**Document section**
Last Updated: July 18, 2018


  • Try fully-associative pcache, to see how many conflict misses can be removed (got the idea from HPCA18 google search paper)
  • kmem_cache
  • TSC deadline mode (one-shot tick). What is the performance comparison with periodic mode?
  • batched TLB flush
  • __unhash_process(): in exit, release pid etc.
  • de_thread(): in exec, change pid etc.

  • posix timers: used by exit(), wait() and others. Functions like posix_cpu_timers_exit_group.

  • vDSO: if later we find applications are using gettimeofday, time, and getcpu a lot, and it truly hurt performance, then we should consider adding this in the processor side. (Check Processor Loader document for code that needs to be patched). (02/27/18)

  • VA randomization: our loader does not add any randomization. For security reasons, we probably want to add this.

  • VM Organization: multiple vm choice at M side, on a per-vma basis.

  • fork: dup free pool: duplicate the free VA pool at both P and M.

  • pcache: send each page’s type back. something like PcacheAnon, PcacheFile. So the pcache_evict/do_exit routine can be optimized.

  • mm alloc: don’t use the kmalloc to get a new mm_struct. This is a hot data structure, use get_free_page instead maybe. Like task_struct.

  • fork_dup_pcache: have real vm_flags to guide write-protect. Get vm ranges from memory to optimize the duplication. Currently, all pages will be downgraded to read-only.

  • P side mm sem: check if we need the sem in P side. pgfault need read, fork and others need W. Even though M side also serialize this, but out ops are divided.

  • mprotect: it is empty now. We assume applications are well-written. But does any of them rely on this COW feature?

  • CPU_NO_HZ: disable timer for some cores, to reduce the overhead of timer interrupts. This is named CPU_NO_HZ and some similar Kconfigs.

  • SYSCALL: compared with linux, we are always using the slow path, which pass all arguments. We should consider optimize this. OS-intensive applications may hurt.

  • IB: reply is a sg list. Esp benefit pcache.


  • -vsyscall: mostly emulation-

[Collected data]
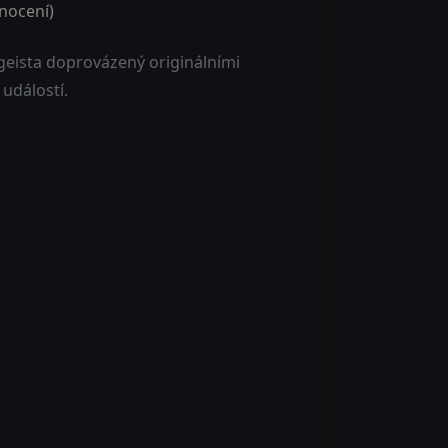
ocení)
geista doprovázený originálními
událostí.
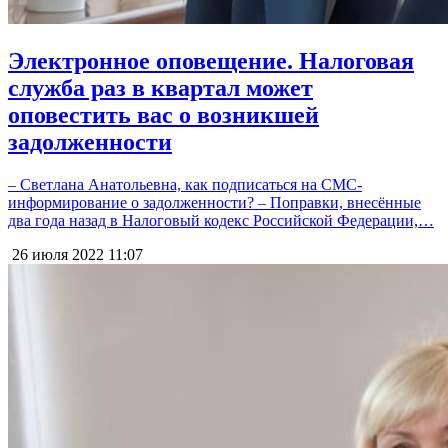
Электронное оповещение. Налоговая
служба раз в квартал может
оповестить вас о возникшей
задолженности
– Светлана Анатольевна, как подписаться на СМС-
информирование о задолженности? – Поправки, внесённые
два года назад в Налоговый кодекс Российской Федерации,…
26 июля 2022
11:07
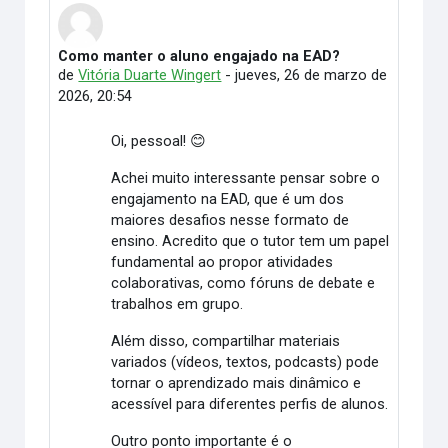
Como manter o aluno engajado na EAD?
Número de respuestas: 24
de
Vitória Duarte Wingert
-
jueves, 26 de marzo de
2026, 20:54
Oi, pessoal! 😊
Achei muito interessante pensar sobre o
engajamento na EAD, que é um dos
maiores desafios nesse formato de
ensino. Acredito que o tutor tem um papel
fundamental ao propor atividades
colaborativas, como fóruns de debate e
trabalhos em grupo.
Além disso, compartilhar materiais
variados (vídeos, textos, podcasts) pode
tornar o aprendizado mais dinâmico e
acessível para diferentes perfis de alunos.
Outro ponto importante é o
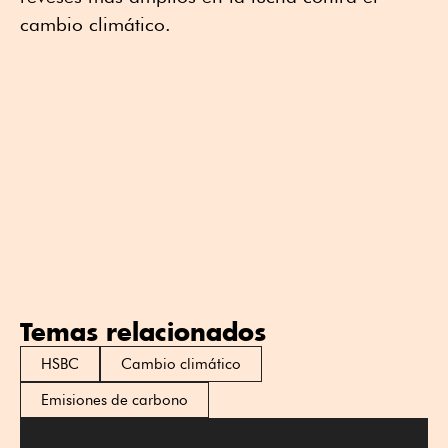
cambio climático.
Temas relacionados
HSBC
Cambio climático
Emisiones de carbono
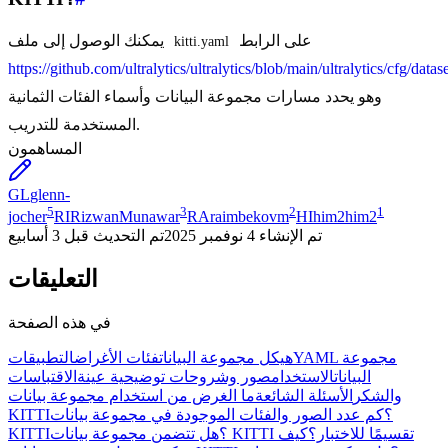
على الرابط
يمكنك الوصول إلى ملف
kitti.yaml
https://github.com/ultralytics/ultralytics/blob/main/ultralytics/cfg/datase
وهو يحدد مسارات مجموعة البيانات وأسماء الفئات الثمانية
المستخدمة للتدريب.
المساهمون
GL
glenn-
5
3
2
1
jocher
RI
RizwanMunawar
RA
raimbekovm
HI
him2him2
تم الإنشاء
4 نوفمبر 2025
تم التحديث
قبل 3 أسابيع
التعليقات
في هذه الصفحة
YAML مجموعة
هيكل مجموعة البيانات
فئات الأغراض
التطبيقات
البيانات
الاستخدام
صور وشروحات توضيحية عينة
الاقتباسات
والشكر
الأسئلة الشائعة
ما الغرض من استخدام مجموعة بيانات
KITTI؟
كم عدد الصور والفئات الموجودة في مجموعة بيانات
هل تتضمن مجموعة بيانات KITTI تقسيمًا للاختبار؟
كيف
KITTI؟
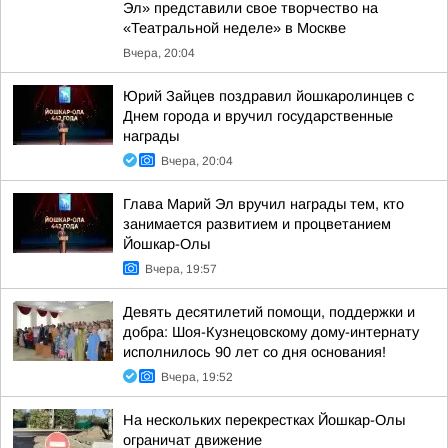
Эл» представили свое творчество на
«Театральной неделе» в Москве
Вчера, 20:04
Юрий Зайцев поздравил йошкаролинцев с
Днем города и вручил государственные
награды
Вчера, 20:04
Глава Марий Эл вручил награды тем, кто
занимается развитием и процветанием
Йошкар-Олы
Вчера, 19:57
Девять десятилетий помощи, поддержки и
добра: Шоя-Кузнецовскому дому-интернату
исполнилось 90 лет со дня основания!
Вчера, 19:52
На нескольких перекрестках Йошкар-Олы
ограничат движение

**Work task 1**
Repeat the to-do list word for word, between "Last Updated: July" and "release pid etc.", inclusive.
**Work task 2**
List every function in the to-do list that is written with a pair of parentheses after its name.
The lines above are material separate from the to-do list.

**Expected output 1**
Last Updated: July 18, 2018


  • Try fully-associative pcache, to see how many conflict misses can be removed (got the idea from HPCA18 google search paper)
  • kmem_cache
  • TSC deadline mode (one-shot tick). What is the performance comparison with periodic mode?
  • batched TLB flush
  • __unhash_process(): in exit, release pid etc.

**Expected output 2**
__unhash_process(), de_thread(), exit(), wait()